There’s also a “thank you Cameron” section, in which an extract from Hey, Mr Producer is shown of Sondheim and Andrew Lloyd Webber paying joint musical tribute to him, while pictures of them together across the years are also shown. Mackintosh takes multiple credit here, not just as above-the-title producer but also as deviser of the evening.
The company. Photo credit: Danny Kaan.
He also cast it, of course, drawing together an ensemble of 19 performers, many with an extensive Sondheim pedigree. These include most notably a real Broadway Baby, the beloved Bernadette Peters (astonishingly making her West End debut for an extended run at the age of 75, who originated roles in the original outings of Sondheim’s Sunday in the Park with George and Into the Woods on Broadway), Janie Dee (who was a brilliant Phyllis in London’s last Follies at the National in 2018 and 2019) and Bonnie Langford (the original Baby June, when she was just eight in the London premiere of Gypsy in 1973), all of whom also appeared in the 2022 one-night gala.
They are joined by such performers with a serious Sondheim pedigree of their own as Richard Dempsey (Jack in the UK premiere of Into the Woods at the Phoenix in 1990), Clare Burt (who appeared in the National Theatre’s UK premiere of Sunday in the Park with George, also in 1990), Joanna Riding (Anne Egerman in the National’s revival of A Little Night Music in 1995), Jeremy Secomb (who played the title role in a production of Sweeney Todd that transferred after originating in 2014 in an actual pie shop in Tooting to Shaftesbury Avenue and then off-Broadway), and Damian Humbley (Charley Kringas in Merrily We Roll Along at the Menier in 2012 which subsequently transferred to the West End, and is about to return to Broadway in the same production).

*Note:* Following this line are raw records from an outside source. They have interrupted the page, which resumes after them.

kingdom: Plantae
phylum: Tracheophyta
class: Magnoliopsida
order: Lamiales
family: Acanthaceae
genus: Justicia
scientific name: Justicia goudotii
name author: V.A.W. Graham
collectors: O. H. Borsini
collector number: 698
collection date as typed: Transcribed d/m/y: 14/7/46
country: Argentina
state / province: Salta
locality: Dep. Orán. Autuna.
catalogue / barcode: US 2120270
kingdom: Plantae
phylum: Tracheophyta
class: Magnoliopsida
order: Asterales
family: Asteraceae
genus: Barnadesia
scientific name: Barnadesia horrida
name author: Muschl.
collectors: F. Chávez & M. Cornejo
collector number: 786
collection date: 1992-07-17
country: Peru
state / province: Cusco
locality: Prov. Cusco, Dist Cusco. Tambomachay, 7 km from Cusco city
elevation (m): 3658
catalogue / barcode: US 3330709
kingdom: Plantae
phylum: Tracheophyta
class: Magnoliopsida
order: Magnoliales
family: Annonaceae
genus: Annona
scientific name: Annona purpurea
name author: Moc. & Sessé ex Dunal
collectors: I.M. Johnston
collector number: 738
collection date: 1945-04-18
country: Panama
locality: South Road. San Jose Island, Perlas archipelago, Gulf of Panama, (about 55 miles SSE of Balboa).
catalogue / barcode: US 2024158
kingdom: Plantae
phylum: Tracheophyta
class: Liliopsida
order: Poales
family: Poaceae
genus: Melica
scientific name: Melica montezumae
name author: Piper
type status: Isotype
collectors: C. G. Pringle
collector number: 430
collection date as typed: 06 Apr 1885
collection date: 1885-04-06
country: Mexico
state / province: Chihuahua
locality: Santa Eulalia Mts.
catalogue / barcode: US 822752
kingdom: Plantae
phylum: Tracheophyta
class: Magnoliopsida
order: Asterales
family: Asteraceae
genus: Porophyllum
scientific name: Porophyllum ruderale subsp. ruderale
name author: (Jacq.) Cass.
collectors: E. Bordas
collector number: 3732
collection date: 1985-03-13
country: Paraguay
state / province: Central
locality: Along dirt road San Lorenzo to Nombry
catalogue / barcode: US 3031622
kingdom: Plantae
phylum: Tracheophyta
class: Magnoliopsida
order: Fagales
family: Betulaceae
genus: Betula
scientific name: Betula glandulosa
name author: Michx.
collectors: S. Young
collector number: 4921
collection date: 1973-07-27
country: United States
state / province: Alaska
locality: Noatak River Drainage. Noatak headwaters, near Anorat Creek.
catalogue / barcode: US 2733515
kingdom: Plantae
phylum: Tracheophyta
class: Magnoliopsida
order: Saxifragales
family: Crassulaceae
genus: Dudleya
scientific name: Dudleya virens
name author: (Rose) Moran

In a handsomely staged production overseen by Matthew Bourne, “side by side” with Julia McKenzie and with choreography by Stephen Mear, an unstoppable parade of Sondheim’s greatest hits follows. The treats are too many to list, but there’s a roaring “I’m Still Here” (from Follies), performed by Bonnie Langford who has truly paid her dues to this number about long-term show-business resilience and survival; “Could I Leave You?” (also Follies), performed by Gavin Lee, which is still fresh today; and – best of all for me – Janie Dee performing a pointed and hilarious “The Boy from …” (co-written with Mary Rodgers for a 1966 off-Broadway revue called The Mad Show).
There are several featured turns from jointly billed headliners Bernadette Peters (including “Send in the Clowns” from A Little Night Music and “Losing My Mind” from Follies, both of which she has previously performed in Broadway revivals of each) and Lea Salonga (who punches “The Worst Pies in London” from Sweeney Todd and a blazing “Everything’s Coming Up Roses” from Gypsy into the musical theatre stratosphere, as well as a haunting “Loving You” from Passion).
Clare Burt – a late stand-in for Haydn Gwynne, who did the 2022 gala but was forced to withdraw during rehearsals – does stellar work throughout, and is simply sensational performing “The Ladies who Lunch” from Company; while the peerless Joanna Riding offers a stunning “Getting Married Today”, also from Company.
And a brassy onstage orchestra under Alfonso Casado Trigo provide one of the musical highlights when they open the second act with the tremendous overture to Merrily We Roll Along. These performances ensure that the evening becomes more than the sum of its mostly unsurprising but always enjoyable parts.